[Element and coordinate records]
━━━━━━━━━━━━━━━━

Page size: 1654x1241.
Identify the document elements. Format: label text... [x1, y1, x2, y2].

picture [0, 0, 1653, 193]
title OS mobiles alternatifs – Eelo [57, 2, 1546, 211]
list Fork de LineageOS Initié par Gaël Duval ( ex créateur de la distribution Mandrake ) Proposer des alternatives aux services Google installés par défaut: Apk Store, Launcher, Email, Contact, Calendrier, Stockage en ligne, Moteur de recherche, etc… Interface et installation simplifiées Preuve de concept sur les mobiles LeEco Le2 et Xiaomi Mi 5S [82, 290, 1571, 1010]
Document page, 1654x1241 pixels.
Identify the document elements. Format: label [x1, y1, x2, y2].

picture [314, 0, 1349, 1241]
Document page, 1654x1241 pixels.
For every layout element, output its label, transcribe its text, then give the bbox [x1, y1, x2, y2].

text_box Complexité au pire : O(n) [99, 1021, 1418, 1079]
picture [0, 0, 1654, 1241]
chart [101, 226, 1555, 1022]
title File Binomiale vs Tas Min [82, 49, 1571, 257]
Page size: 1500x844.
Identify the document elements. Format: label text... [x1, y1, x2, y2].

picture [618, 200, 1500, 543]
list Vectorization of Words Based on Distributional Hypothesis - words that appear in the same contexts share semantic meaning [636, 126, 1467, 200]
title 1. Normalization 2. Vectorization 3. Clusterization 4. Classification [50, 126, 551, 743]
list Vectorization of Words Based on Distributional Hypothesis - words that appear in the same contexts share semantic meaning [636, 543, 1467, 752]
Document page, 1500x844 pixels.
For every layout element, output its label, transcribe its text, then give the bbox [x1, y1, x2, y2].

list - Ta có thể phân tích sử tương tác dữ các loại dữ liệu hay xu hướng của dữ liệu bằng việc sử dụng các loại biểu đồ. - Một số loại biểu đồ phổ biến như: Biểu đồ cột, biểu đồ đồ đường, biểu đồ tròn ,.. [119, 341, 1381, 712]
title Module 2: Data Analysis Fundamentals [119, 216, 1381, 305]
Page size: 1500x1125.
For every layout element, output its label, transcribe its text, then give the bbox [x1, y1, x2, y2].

━━━━━━━━━━━━━━━━

**Work instructions**
Reproduce every line of the records above without changing anything.

**Answer to this exercise**
Page size: 1654x1241.
Identify the document elements. Format: label text... [x1, y1, x2, y2].

picture [0, 0, 1653, 193]
title OS mobiles alternatifs – Eelo [57, 2, 1546, 211]
list Fork de LineageOS Initié par Gaël Duval ( ex créateur de la distribution Mandrake ) Proposer des alternatives aux services Google installés par défaut: Apk Store, Launcher, Email, Contact, Calendrier, Stockage en ligne, Moteur de recherche, etc… Interface et installation simplifiées Preuve de concept sur les mobiles LeEco Le2 et Xiaomi Mi 5S [82, 290, 1571, 1010]
Document page, 1654x1241 pixels.
Identify the document elements. Format: label [x1, y1, x2, y2].

picture [314, 0, 1349, 1241]
Document page, 1654x1241 pixels.
For every layout element, output its label, transcribe its text, then give the bbox [x1, y1, x2, y2].

text_box Complexité au pire : O(n) [99, 1021, 1418, 1079]
picture [0, 0, 1654, 1241]
chart [101, 226, 1555, 1022]
title File Binomiale vs Tas Min [82, 49, 1571, 257]
Page size: 1500x844.
Identify the document elements. Format: label text... [x1, y1, x2, y2].

picture [618, 200, 1500, 543]
list Vectorization of Words Based on Distributional Hypothesis - words that appear in the same contexts share semantic meaning [636, 126, 1467, 200]
title 1. Normalization 2. Vectorization 3. Clusterization 4. Classification [50, 126, 551, 743]
list Vectorization of Words Based on Distributional Hypothesis - words that appear in the same contexts share semantic meaning [636, 543, 1467, 752]
Document page, 1500x844 pixels.
For every layout element, output its label, transcribe its text, then give the bbox [x1, y1, x2, y2].

list - Ta có thể phân tích sử tương tác dữ các loại dữ liệu hay xu hướng của dữ liệu bằng việc sử dụng các loại biểu đồ. - Một số loại biểu đồ phổ biến như: Biểu đồ cột, biểu đồ đồ đường, biểu đồ tròn ,.. [119, 341, 1381, 712]
title Module 2: Data Analysis Fundamentals [119, 216, 1381, 305]
Page size: 1500x1125.
For every layout element, output its label, transcribe its text, then give the bbox [x1, y1, x2, y2].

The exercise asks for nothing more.